# Squatter's Bungalow



## Rubex (Jul 1, 2015)

On my way home from some other explores I spotted this small Bungalow out of the corner of my eye and thought it worth an explore!



 

The bungalow is sat in probably over an acre of land and is surrounded by mostly brambles, which made finding an entry point very painful!

Anyway, once inside it was clear that this was once an elderly person's home turned squatter's home/party house:

























Although _partially_ trashed (there was one room with human poo and toilet paper everywhere) most of the house was in relatively good condition:

































Thanks for looking,

Rubex


----------



## Judderman62 (Jul 1, 2015)

yep liking that


----------



## tumble112 (Jul 1, 2015)

What an excellent find! It would be so easy to simply drive past.


----------



## mockingbird (Jul 1, 2015)

love it rubex!


----------



## Sam Haltin (Jul 1, 2015)

Thanks for posting. A nice bungalow and in a nice area. Probably the usual scenario, elderly person dies and has no-one to pass the house onto. Sad.


----------



## chazman (Jul 1, 2015)

good pics and you deserve credit for braving the poo room. good job theres not a scratch n sniff page option on here!


----------



## DirtyJigsaw (Jul 2, 2015)

Nice find! Well done for battling through the pain to get in lol


----------



## HughieD (Jul 2, 2015)

How do you keep finding these places! Good work again there...


----------



## flyboys90 (Jul 2, 2015)

Belting find,Thanks for sharing.


----------



## UrbanX (Jul 2, 2015)

Bit of a state, but still a great set of images! 
Great find!


----------



## SlimJim (Jul 2, 2015)

Liking your stuff!  Why can't squatters just poop in the toilet rather than all over the place though!?!?! It's almost like they do it just to be spiteful! Saying that they're probably junkies or drunks and not all squatters are bad, some actually keep places in good shape and are clean!


----------



## Rubex (Jul 2, 2015)

SlimJim said:


> Liking your stuff!  Why can't squatters just poop in the toilet rather than all over the place though!?!?! It's almost like they do it just to be spiteful! Saying that they're probably junkies or drunks and not all squatters are bad, some actually keep places in good shape and are clean!
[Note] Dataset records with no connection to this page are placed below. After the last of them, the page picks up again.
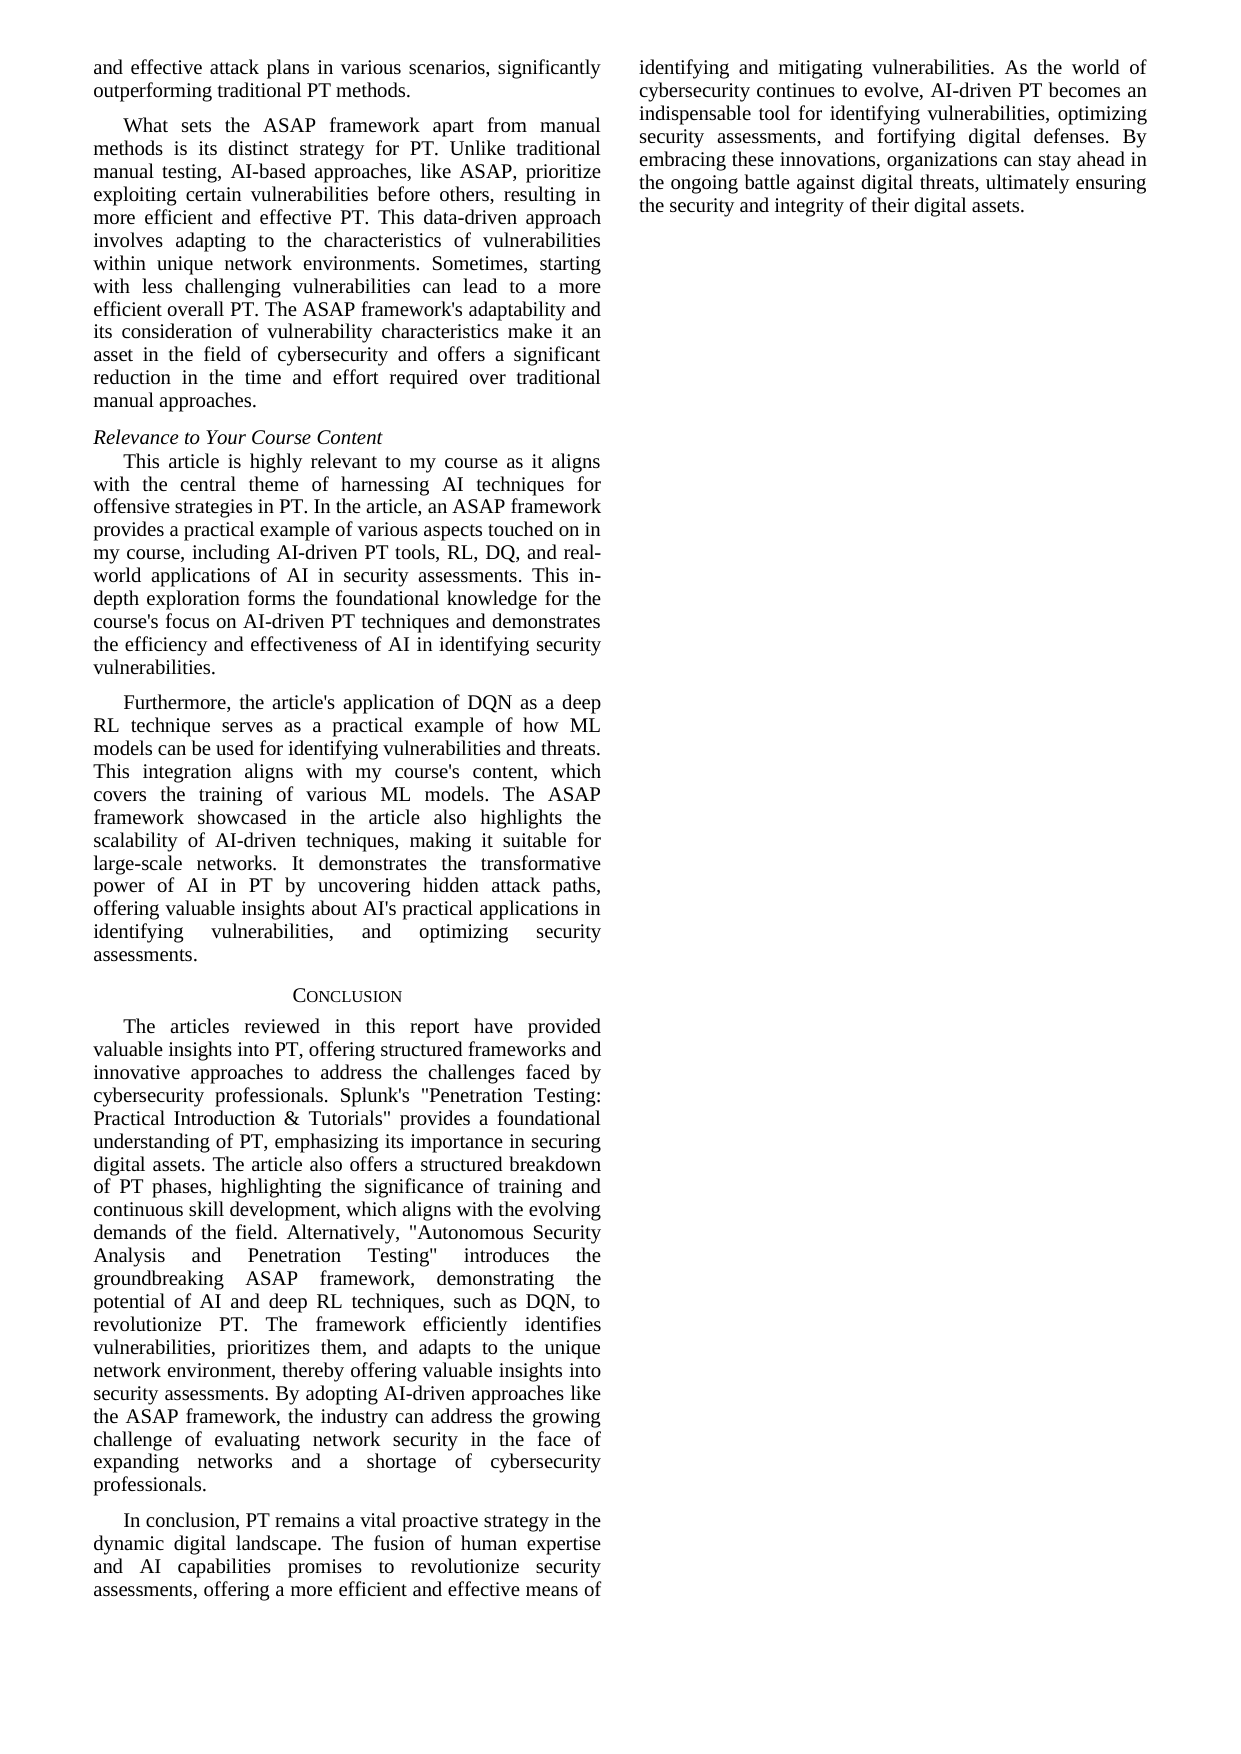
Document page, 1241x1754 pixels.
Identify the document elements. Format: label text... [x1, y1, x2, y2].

subtitle Relevance to Your Course Content [93, 425, 601, 450]
text In such situations, the experiment demonstrated the framework's ability to provide an attack plan within a short timeframe, about 70 seconds, when BS and DF parameters were set to their optimal values. This time frame is notably faster than research that utilized autonomous methods for PT, where a similar process took approximately 300 seconds (5 minutes) to perform on a network with only seven hosts. Even when the framework faced challenging scenarios with extreme BS and DF parameter values, it consistently generated effective attack plans within approximately 350 to 400 seconds. These results indicate that the tested framework is highly efficient and capable of providing rapid and effective attack plans in various scenarios, significantly outperforming traditional PT methods. [93, 56, 601, 102]
subtitle Conclusion [93, 983, 601, 1007]
text This article is highly relevant to my course as it aligns with the central theme of harnessing AI techniques for offensive strategies in PT. In the article, an ASAP framework provides a practical example of various aspects touched on in my course, including AI-driven PT tools, RL, DQ, and real-world applications of AI in security assessments. This in-depth exploration forms the foundational knowledge for the course's focus on AI-driven PT techniques and demonstrates the efficiency and effectiveness of AI in identifying security vulnerabilities. [93, 450, 601, 679]
text What sets the ASAP framework apart from manual methods is its distinct strategy for PT. Unlike traditional manual testing, AI-based approaches, like ASAP, prioritize exploiting certain vulnerabilities before others, resulting in more efficient and effective PT. This data-driven approach involves adapting to the characteristics of vulnerabilities within unique network environments. Sometimes, starting with less challenging vulnerabilities can lead to a more efficient overall PT. The ASAP framework's adaptability and its consideration of vulnerability characteristics make it an asset in the field of cybersecurity and offers a significant reduction in the time and effort required over traditional manual approaches. [93, 114, 601, 412]
text In conclusion, PT remains a vital proactive strategy in the dynamic digital landscape. The fusion of human expertise and AI capabilities promises to revolutionize security assessments, offering a more efficient and effective means of identifying and mitigating vulnerabilities. As the world of cybersecurity continues to evolve, AI-driven PT becomes an indispensable tool for identifying vulnerabilities, optimizing security assessments, and fortifying digital defenses. By embracing these innovations, organizations can stay ahead in the ongoing battle against digital threats, ultimately ensuring the security and integrity of their digital assets. [93, 1509, 601, 1601]
text Furthermore, the article's application of DQN as a deep RL technique serves as a practical example of how ML models can be used for identifying vulnerabilities and threats. This integration aligns with my course's content, which covers the training of various ML models. The ASAP framework showcased in the article also highlights the scalability of AI-driven techniques, making it suitable for large-scale networks. It demonstrates the transformative power of AI in PT by uncovering hidden attack paths, offering valuable insights about AI's practical applications in identifying vulnerabilities, and optimizing security assessments. [93, 691, 601, 966]
text In conclusion, PT remains a vital proactive strategy in the dynamic digital landscape. The fusion of human expertise and AI capabilities promises to revolutionize security assessments, offering a more efficient and effective means of identifying and mitigating vulnerabilities. As the world of cybersecurity continues to evolve, AI-driven PT becomes an indispensable tool for identifying vulnerabilities, optimizing security assessments, and fortifying digital defenses. By embracing these innovations, organizations can stay ahead in the ongoing battle against digital threats, ultimately ensuring the security and integrity of their digital assets. [639, 56, 1147, 217]
text The articles reviewed in this report have provided valuable insights into PT, offering structured frameworks and innovative approaches to address the challenges faced by cybersecurity professionals. Splunk's "Penetration Testing: Practical Introduction & Tutorials" provides a foundational understanding of PT, emphasizing its importance in securing digital assets. The article also offers a structured breakdown of PT phases, highlighting the significance of training and continuous skill development, which aligns with the evolving demands of the field. Alternatively, "Autonomous Security Analysis and Penetration Testing" introduces the groundbreaking ASAP framework, demonstrating the potential of AI and deep RL techniques, such as DQN, to revolutionize PT. The framework efficiently identifies vulnerabilities, prioritizes them, and adapts to the unique network environment, thereby offering valuable insights into security assessments. By adopting AI-driven approaches like the ASAP framework, the industry can address the growing challenge of evaluating network security in the face of expanding networks and a shortage of cybersecurity professionals. [93, 1015, 601, 1496]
Well whoever was here didn't look after the place that well! And I agree with you not all squatters are that bad  I didn't check if the toilet was flushing or not so I can't explain the need for the poo room lol but it was very gross!


----------



## krela (Jul 2, 2015)

It looks like an addicts/alcoholics safe space rather than a squat. Two entirely different things.


----------



## Rubex (Jul 2, 2015)

krela said:


> It looks like an addicts/alcoholics safe space rather than a squat. Two entirely different things.



Who knows what it was used for! The name was unimaginative, I know, but "High Street Drug Den" didn't sound very appealing to me lol


----------



## Lavino (Jul 2, 2015)

Nice report there you do find some good stuff on your trips out.. Nice poo write up haha :arghh::arghh:


----------



## Potter (Jul 7, 2015)

Love it. Looks rather cool.


----------



## Will Knot (Jul 8, 2015)

Cool....nice find and pics


----------